The responsibilities in relation to nomination matters are as follows:

    • to formulate the nomination, selection and succession policies for the Board and Board Committees as may be determined by the Committee from time to time;
    • to make recommendations to the Board on new candidates for election/ appointment, and re-election/re-appointment of the Directors to the Board;
    • to make recommendations to the Board for appointment to fill casual vacancies;
    • to conduct a review in determining whether a director can continue to be independent in character and judgement, and also to take into account the need for progressive refreshing of the Board; and
    • to review the required mix skills, experience and other qualities of the Board annually.

 

The responsibilities in relation to remuneration matters are as follows:

    • to formulate and/or review the remuneration policies and packages for the members of the Board and Board Committees and recommend to the Board for approval; and
    • to approve the utilisation of the provision for annual salary increment, performance bonus and long term incentives (if any) in respect of each financial year.

 

The Committee shall consider any other matters referred by the Board to the Committee and, in discharging its duties, the Committee shall at all times be mindful of the provisions of all applicable laws, regulations and guidelines.

4. Composition

The composition of the Committee shall be three (3) members and shall be composed exclusively of Non-Executive Directors, a majority of whom are independent. 

5. Meetings

The Committee shall meet at least once each year and at such other time(s) as it deems necessary to fulfil its responsibilities.

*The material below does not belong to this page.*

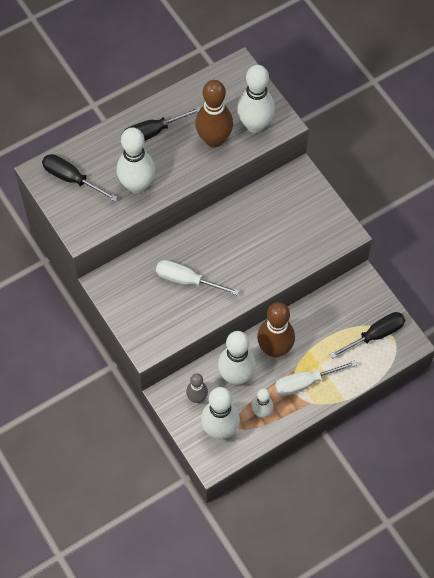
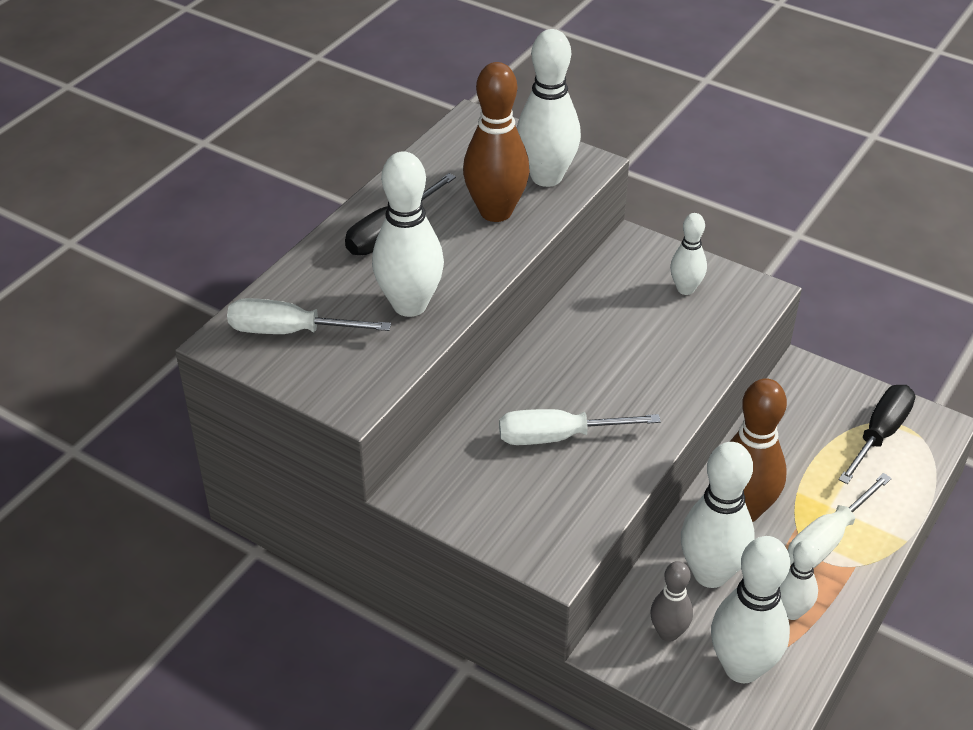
camera: 25 degrees left, 20 degrees down
(71, 178) = (288, 331): black screwdriver -> white screwdriver
(308, 215) = (685, 289): none -> white bowling pin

The quorum for a meeting shall be two (2) members.

Each member of the Committee is entitled to one (1) vote in deciding the matters deliberated in the meeting. The decision that gained the majority votes shall be the decision of the Committee. In the event of an equality of votes, the Chairman of the Committee shall be entitled to a second or casting vote.

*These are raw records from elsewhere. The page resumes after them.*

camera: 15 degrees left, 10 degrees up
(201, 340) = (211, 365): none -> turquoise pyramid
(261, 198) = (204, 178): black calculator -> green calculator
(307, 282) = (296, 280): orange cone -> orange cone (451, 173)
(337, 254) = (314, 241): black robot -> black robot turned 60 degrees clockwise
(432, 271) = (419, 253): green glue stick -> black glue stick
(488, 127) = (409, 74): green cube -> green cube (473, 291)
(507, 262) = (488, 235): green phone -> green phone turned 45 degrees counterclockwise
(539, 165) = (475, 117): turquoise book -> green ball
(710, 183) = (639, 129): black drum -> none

6. Communication to the Board

The minutes of each Committee’s meeting shall be tabled to the Board for notation.

The Committee shall report on the effectiveness of the Board as a whole and the individual performance of each Director.

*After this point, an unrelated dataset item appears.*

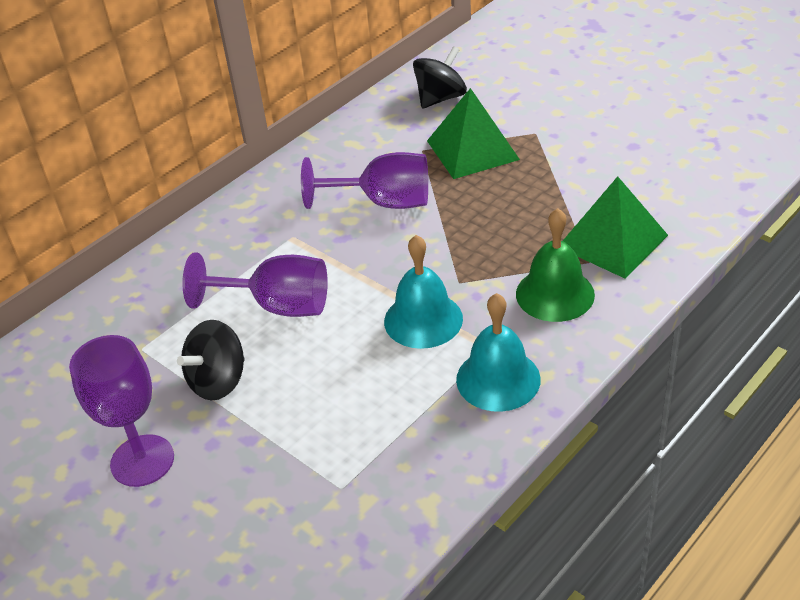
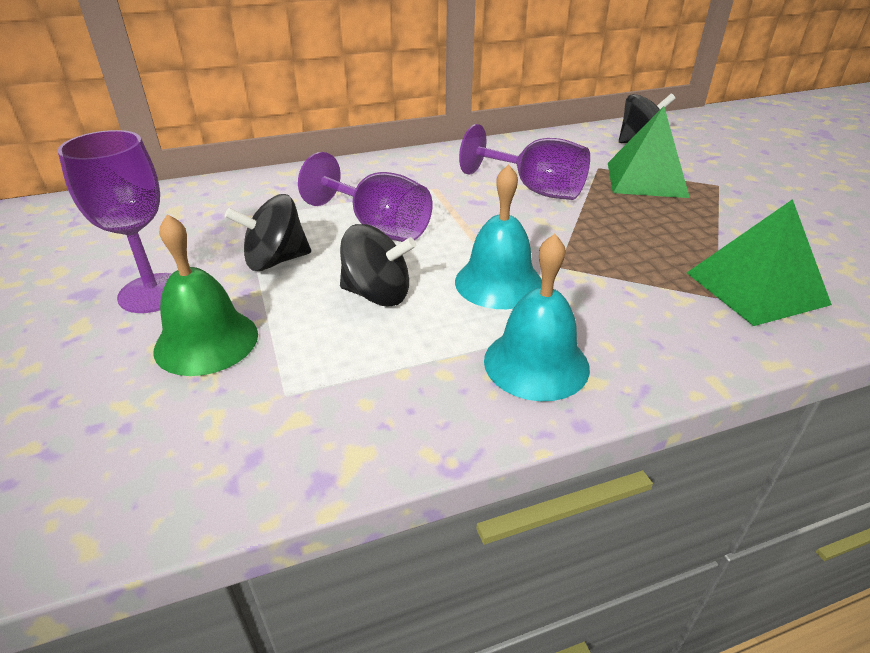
camera: 25 degrees right, 5 degrees down
(336, 374) = (377, 294): none -> black spinning top
(555, 294) = (657, 311): green bell -> green bell (206, 341)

The Committee may from time to time submit to the Board its recommendation on matters within its purview, for the Board’s decision.

 

7. Circular Resolution

A resolution in writing signed by a majority of all members shall be valid and effectual as if it had been passed at a meeting of the Committee. All such resolutions shall be described as “Members’ Circular Resolutions” and shall be forwarded or otherwise delivered to the Company Secretary without delay and shall be recorded by the Company Secretary in the minutes book. Any such resolution may consist of several documents in the like form, each signed by one (1) or more members. The expressions “in writing” or “signed” include approval by legible confirmed transmission by facsimile, telex, cable, telegram or other forms of electronic communications.

 

8. Secretary

The Secretary of the Committee shall be the Company Secretary

The Secretary shall draw up an agenda for each meeting, in consultation with the Chairman. The Agenda shall be sent to all members of the Committee and any other persons who may be required to attend the meeting.